Beyond the hutch, there's minimal furniture on the set — a couple of chairs and a small writing table. Once Dunn learns the direction of the show's lighting, the furniture will be refinished and reupholstered. For now, Hackett can be heard reminding the actors, "Let's not hurt the table," as they get into character and bang a wobbling piece that has yet to make its debut.
Let There be Light
With a completely black set, one would think Donny Jackson, lighting designer for The Housekeeper and a first-year M.F.A. student, would see only obstacles before him — but he doesn't. "The space is the jumping-off point," he concedes. "But there's a statement that has to be made in the play through symbols that keeps me interested as a designer."
The simplicity of the set makes the lighting for The Housekeeper extremely important because "the lighting represents the emotion of a scene," says Jackson. When Jackson and Hackett discussed lighting design, they found themselves influenced by the works of Mark Rothko, an abstract artist who emerged during the 1940s. Rothko's works had a concentration on color, shape, balance, depth, composition and scale.
Inspired by Rothko, Jackson has been honing ideas about what will work for the production. Light boxes with shapes? The need for a backdrop? Though the answers to these questions are still being weighed, Jackson is clear about one thing in particular when it comes to lighting. "It's important not to upstage the actors," says Jackson. "But even more important than making the actors look good is making the characters look good."
The repertory approach the theater department chose for 2010 had an impact of its own on Veronica "Roni" Lancaster, the sound designer for The Housekeeper and a second-year M.F.A. focusing on sound design.
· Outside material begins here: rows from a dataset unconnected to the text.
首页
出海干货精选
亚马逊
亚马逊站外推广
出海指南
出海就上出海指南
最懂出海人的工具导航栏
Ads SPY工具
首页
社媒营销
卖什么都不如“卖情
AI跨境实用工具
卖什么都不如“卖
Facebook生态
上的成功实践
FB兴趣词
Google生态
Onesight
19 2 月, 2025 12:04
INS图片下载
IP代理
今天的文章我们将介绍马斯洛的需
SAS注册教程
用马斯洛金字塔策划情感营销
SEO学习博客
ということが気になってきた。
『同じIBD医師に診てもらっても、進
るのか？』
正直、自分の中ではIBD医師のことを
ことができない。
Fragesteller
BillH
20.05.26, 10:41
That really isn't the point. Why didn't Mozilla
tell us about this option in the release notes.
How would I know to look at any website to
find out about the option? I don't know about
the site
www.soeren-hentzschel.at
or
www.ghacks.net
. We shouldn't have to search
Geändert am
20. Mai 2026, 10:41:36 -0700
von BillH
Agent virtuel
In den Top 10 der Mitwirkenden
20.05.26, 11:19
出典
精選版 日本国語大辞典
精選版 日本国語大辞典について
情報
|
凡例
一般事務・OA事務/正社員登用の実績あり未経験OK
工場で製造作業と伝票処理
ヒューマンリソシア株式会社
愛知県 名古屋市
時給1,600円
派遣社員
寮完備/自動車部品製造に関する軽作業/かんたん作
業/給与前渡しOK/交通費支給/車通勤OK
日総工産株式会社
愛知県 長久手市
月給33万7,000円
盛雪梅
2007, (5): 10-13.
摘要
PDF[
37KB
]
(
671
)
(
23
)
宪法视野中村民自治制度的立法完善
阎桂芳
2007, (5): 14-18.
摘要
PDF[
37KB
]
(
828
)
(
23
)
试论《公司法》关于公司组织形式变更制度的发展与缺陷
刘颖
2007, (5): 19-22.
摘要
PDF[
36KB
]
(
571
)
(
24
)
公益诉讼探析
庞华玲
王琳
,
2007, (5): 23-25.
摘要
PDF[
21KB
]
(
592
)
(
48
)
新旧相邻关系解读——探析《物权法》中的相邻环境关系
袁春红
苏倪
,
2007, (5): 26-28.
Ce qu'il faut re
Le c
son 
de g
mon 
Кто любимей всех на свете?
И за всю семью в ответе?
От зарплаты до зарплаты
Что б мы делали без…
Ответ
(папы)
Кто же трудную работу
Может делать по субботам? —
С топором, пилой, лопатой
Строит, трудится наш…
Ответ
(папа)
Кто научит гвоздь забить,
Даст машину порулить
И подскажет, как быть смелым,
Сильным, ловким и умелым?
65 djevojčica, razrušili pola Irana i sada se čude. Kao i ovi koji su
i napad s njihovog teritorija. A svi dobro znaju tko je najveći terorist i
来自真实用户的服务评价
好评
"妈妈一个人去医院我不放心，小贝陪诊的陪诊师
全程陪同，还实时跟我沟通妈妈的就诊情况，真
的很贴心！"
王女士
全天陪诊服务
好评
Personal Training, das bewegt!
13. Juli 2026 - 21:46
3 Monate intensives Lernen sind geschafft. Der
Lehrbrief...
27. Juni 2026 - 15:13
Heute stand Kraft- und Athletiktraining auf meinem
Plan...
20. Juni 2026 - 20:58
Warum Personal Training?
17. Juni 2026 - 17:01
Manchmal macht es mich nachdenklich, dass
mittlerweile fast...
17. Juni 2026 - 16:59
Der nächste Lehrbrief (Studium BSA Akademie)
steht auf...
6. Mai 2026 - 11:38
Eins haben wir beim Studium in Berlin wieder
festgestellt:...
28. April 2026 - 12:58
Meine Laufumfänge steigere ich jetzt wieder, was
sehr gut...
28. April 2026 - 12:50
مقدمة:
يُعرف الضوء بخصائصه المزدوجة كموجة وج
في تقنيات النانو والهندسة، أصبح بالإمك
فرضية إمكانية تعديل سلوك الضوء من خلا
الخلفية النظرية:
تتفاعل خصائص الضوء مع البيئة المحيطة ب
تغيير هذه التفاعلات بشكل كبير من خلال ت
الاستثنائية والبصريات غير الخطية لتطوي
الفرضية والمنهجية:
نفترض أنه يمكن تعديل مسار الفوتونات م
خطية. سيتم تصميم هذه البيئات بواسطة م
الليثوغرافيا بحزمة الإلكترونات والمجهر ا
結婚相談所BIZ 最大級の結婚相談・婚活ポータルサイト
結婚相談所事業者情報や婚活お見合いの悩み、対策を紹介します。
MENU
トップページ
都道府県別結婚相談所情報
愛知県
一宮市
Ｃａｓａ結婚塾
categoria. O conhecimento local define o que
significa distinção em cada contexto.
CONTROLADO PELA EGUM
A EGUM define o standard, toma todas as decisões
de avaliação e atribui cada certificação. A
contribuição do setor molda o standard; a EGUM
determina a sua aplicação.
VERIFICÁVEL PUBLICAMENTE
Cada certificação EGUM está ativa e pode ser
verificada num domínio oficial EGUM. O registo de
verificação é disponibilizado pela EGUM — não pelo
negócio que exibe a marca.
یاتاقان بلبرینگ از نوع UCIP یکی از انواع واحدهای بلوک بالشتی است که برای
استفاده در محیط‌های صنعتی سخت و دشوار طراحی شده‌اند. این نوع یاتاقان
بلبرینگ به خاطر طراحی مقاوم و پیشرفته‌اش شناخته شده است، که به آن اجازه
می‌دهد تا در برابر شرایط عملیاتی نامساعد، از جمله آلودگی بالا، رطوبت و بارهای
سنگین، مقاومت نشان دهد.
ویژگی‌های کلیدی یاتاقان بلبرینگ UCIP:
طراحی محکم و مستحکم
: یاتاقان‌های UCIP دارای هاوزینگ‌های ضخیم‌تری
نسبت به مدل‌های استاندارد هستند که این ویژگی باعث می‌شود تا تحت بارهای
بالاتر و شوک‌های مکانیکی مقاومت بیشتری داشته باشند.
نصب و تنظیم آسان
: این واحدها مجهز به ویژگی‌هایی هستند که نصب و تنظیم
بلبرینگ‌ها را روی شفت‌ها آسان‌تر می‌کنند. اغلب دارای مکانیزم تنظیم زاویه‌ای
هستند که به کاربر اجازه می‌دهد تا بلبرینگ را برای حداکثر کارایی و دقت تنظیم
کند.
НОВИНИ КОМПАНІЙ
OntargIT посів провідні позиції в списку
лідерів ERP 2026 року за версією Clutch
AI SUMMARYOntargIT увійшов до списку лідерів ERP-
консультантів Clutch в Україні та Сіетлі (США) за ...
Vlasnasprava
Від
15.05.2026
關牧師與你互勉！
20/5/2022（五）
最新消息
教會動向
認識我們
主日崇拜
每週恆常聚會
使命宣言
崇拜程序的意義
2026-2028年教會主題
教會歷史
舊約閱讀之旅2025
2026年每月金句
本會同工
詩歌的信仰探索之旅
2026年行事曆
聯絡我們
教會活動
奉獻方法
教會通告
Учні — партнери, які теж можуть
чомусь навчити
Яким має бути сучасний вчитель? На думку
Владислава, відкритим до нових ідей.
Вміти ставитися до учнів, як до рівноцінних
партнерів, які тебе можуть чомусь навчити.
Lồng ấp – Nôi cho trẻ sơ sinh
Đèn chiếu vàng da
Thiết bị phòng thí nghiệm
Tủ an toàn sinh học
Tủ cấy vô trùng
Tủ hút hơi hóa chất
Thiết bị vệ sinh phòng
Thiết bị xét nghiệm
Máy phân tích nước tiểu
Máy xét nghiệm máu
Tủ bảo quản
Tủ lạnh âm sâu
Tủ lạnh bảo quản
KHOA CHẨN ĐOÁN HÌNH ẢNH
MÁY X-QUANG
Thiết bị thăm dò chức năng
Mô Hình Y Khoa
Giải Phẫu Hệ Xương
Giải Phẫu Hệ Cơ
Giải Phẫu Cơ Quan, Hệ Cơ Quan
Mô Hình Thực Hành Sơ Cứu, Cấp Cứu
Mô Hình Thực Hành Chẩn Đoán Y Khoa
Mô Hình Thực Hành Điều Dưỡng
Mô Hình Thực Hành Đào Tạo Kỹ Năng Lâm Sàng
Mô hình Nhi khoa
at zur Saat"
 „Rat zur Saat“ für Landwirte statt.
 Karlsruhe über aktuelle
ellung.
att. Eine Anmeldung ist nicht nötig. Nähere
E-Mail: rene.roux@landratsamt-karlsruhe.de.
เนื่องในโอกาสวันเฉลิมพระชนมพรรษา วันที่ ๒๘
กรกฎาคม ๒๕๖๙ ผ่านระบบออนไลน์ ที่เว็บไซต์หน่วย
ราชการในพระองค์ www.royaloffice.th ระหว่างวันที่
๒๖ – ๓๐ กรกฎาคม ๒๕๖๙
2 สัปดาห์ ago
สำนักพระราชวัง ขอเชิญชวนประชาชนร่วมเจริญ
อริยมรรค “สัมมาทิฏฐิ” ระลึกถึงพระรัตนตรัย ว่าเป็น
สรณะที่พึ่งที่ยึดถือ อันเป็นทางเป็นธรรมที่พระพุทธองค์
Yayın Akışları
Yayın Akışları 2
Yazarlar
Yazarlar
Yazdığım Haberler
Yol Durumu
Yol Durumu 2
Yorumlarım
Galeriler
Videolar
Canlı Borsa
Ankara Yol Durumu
She's also the sound designer for Fire Island, the play directly following The Housekeeper in the Little Theater. "I have to find a sound system that satisfies both shows," she says. Hackett gave a directive that helped. "He wants the sound to be about what's happening in these people's minds, instead of in the space or location."
When Lancaster began researching music for the play, she was clear on one point. "It's not going to be 18th-century music. My research has been all over the place with a wide variety of genres and eras — music from the '60s and '70s, slower smooth jazz, higher up-tempo pieces."
Despite all this research, taking in a night of rehearsals made her switch gears when it came to finding the sound of The Housekeeper. "I came into the play thinking I was going to be doing more ambiance and mood-setting, then realized — the actors don't really need my help," says Lancaster. "They've been working together for three years; they're a well-oiled machine. I don't want to hinder them or add anything unnecessary."
How the sound design will come together with the other production elements won't be set until the week of tech rehearsal, says Lancaster. For now, she sees a clear path in terms of sound. "It's all about showcasing the actors and their performances and less about the spectacle of theater."